Revenue +9% YoY, EPS +8% YoY, free cash flow +260% YoY.
This company is rocking with its cock out because people can’t afford anything anymore, so rent-to-own becomes the default.

2026 projections look like a banger:

  • revenue +5.3%
  • EPS +8.8%
  • FCF +11%

Share price should push into $20–$22, plus an almost 9% yield while waiting. Sounds groovy.

MAIN

MAIN needs no intro.

It’s back into the buy zone after BDCs got punished on private credit concerns.

  • BDC sector is down 12% YTD
  • 44 of 46 covered BDCs are red in 2026

That’s a fancy way of saying: BDCs are on sale and we’ll be buying more.

If you’re going to start anywhere, start with the best: MAIN. A ~6% yield on MAIN is super yummy, and it normally trades in the $52–$67 band. We’re now near the low end.

Time to load up.

Portfolio Updates

1️⃣ Retirement portfolio: March dividends = $1,634

March dividends in the retirement portfolio came in at $1,634, which is a $47 (2.9%) increase over December.

The names that paid less than December:

  • LYB, THTA, SM, LFGY, YMAX, XYLD, JEPQ, AIPI

Why:

  • LYB and THTA had dividend cuts
  • SM (formerly CIVI) paid less — not worried
  • LFGY and YMAX are variable (LFGY makes sense because crypto got crushed)
  • YMAX is troubling: NAV decline, price under $8, dividend shrinking
  • XYLD, JEPQ, AIPI are variable — not worried about these three right now

2️⃣ Vanning portfolio: March dividends = $2,631

Dividends totaled $2,631 in March.

We can’t compare March to December yet because the condo proceeds changed the whole base. Starting next month we can compare apples to apples.

Names that paid less than December:

  • QQQI, JEPQ, FEPI, SM, AIPI

None of those worry me.

CWH suspended its dividend — not ideal, but not unexpected. CWH is the gift that keeps giving.

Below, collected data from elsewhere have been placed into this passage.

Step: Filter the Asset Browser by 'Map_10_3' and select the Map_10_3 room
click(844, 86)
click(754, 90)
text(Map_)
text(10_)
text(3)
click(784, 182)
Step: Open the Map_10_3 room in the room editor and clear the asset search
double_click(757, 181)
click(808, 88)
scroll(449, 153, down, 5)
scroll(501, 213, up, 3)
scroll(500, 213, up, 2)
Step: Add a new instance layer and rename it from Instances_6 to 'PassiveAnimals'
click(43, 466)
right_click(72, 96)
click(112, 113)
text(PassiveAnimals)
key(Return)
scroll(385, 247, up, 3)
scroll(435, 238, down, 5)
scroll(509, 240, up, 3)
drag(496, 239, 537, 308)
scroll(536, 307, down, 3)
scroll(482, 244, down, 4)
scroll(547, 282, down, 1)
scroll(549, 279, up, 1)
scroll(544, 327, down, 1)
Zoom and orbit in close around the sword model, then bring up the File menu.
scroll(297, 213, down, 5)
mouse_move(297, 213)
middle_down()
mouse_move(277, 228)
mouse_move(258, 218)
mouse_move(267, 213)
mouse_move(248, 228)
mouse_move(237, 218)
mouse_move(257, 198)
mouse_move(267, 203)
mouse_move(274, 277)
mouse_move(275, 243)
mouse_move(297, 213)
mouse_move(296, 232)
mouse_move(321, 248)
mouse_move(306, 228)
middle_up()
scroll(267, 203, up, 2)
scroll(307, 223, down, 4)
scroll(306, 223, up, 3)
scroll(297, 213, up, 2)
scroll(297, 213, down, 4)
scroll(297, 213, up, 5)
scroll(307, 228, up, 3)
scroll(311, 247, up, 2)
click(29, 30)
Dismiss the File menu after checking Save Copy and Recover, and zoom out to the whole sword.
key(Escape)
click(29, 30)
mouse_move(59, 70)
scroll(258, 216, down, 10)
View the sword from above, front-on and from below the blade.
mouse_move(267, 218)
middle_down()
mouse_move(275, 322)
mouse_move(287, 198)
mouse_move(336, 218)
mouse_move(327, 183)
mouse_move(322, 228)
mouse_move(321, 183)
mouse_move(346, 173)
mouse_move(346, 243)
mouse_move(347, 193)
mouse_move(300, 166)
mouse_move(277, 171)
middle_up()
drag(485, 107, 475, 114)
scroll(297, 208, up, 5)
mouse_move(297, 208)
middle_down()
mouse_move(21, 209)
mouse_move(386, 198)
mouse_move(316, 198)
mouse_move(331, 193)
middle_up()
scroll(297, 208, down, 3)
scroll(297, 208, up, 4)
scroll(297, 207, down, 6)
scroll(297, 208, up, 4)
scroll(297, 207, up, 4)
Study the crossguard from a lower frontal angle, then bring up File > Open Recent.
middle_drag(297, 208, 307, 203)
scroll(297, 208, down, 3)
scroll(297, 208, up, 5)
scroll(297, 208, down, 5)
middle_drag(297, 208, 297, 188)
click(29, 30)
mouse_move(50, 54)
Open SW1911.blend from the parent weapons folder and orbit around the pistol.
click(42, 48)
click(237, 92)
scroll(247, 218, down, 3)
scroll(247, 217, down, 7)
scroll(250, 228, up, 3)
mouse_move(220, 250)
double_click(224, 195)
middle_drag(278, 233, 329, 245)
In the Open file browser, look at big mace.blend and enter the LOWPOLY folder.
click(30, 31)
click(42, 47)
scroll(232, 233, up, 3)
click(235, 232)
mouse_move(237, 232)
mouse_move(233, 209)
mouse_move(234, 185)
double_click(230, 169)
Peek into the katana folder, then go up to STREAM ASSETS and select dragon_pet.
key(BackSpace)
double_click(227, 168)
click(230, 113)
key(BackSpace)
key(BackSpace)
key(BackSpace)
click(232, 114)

3️⃣ Income portfolio: March dividends = $1,917

March dividends totaled $1,917, below the $2,500 we were targeting.

YBTC and YMAX were awful. Combined, they paid $103 in March — about half of what they paid in December.

4️⃣ Retirement portfolio buys

This week cash in the retirement portfolio was dumped into THTA because I did not quite know what share prices were doing this week.

5️⃣ Vanning portfolio buys

Cash in the vanning portfolio went into XDTE, QDTE, and SBAR this week.